The “scene” as an organized community did not establish itself until the middle of 1995, probably during the summer months. Prior to this time, such a thing as “free warez” did not exist. You traded for programs/games/utilities etc. Then along game the first known organized group, dedicated to the “free warez” concept, SHiZZa. Basically, group members from SHiZZa went around warez rooms (now being called such things as ‘cold’ or ‘thin’ ice, since the word “warez” had been banned), and recruited new members. This was taken a step further by FWA (the Free Warez Alliance, which claimed to have created the ‘freewarez’ series of private rooms, once the ‘ice’ series was also banned). Other people quickly followed suit, and created groups of their own, most notably, UPS, MySTiC, and SNT which were formed within weeks or months of SHiZZa. Groups worthy of mention who came about in the second and third waves, include Synapse and iMaGe (which iMaGe was formed via merger of Gen-X and Digital) who then later on merged to form what is now Legion, DGG (which spawned off Arise), WaY (which died off), Logic (which moved to I-Net only), and OsW (died off). I’m sure there were other groups during this time, but these are the most important and prominent ones (and the ones which I can still remember). The three dominant groups during this time were UPS, MySTiC and WaY (the latter of which, I was a part of for a few short weeks). UPSS by the way, (the AOL arm of UPS), was the first group to begin “massmailing” Warez with automated programs, and WaY took it a step further when CooLziE created IcE DroP MM’er, the first stable, fast, and fully automated MM program (it could both collect screen names from a chat room where people signed up, and then MM them all on its own).

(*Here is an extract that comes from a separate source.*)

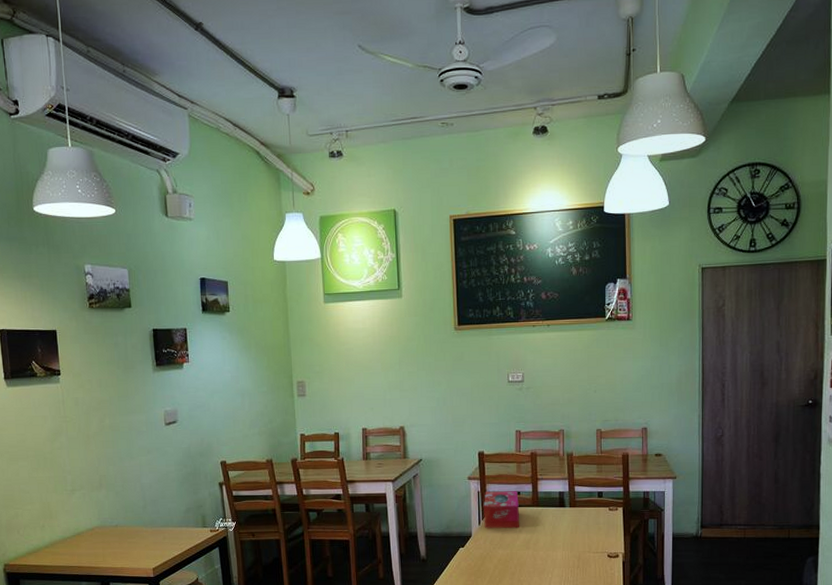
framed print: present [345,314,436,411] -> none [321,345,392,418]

It was also during this time when “phishing” for accounts was ever so popular. Stupid new AOL’ers just seemed to love sharing their accounts with people. At that time, it was almost too easy to steal passwords since no one made unique, hard to guess pw’s. I remember trying out passwords like sex123 and getting into accounts with ease. Of course, the other major thing which was going on was “carding.” Once you stole a person’s CC information (or more often, they ‘volunteered’ it, you could go to places such as buy.com and FedEx shit using that stolen CC info, and within a few days have a new computer, or stereo or whatever your heart desired. Now, this is a simplified explanation of how ‘phishing’ and ‘carding’ both worked, but I am not going to get into the details of those two scenes; I merely wanted to mention them because they were loosely associated with the Warez scene.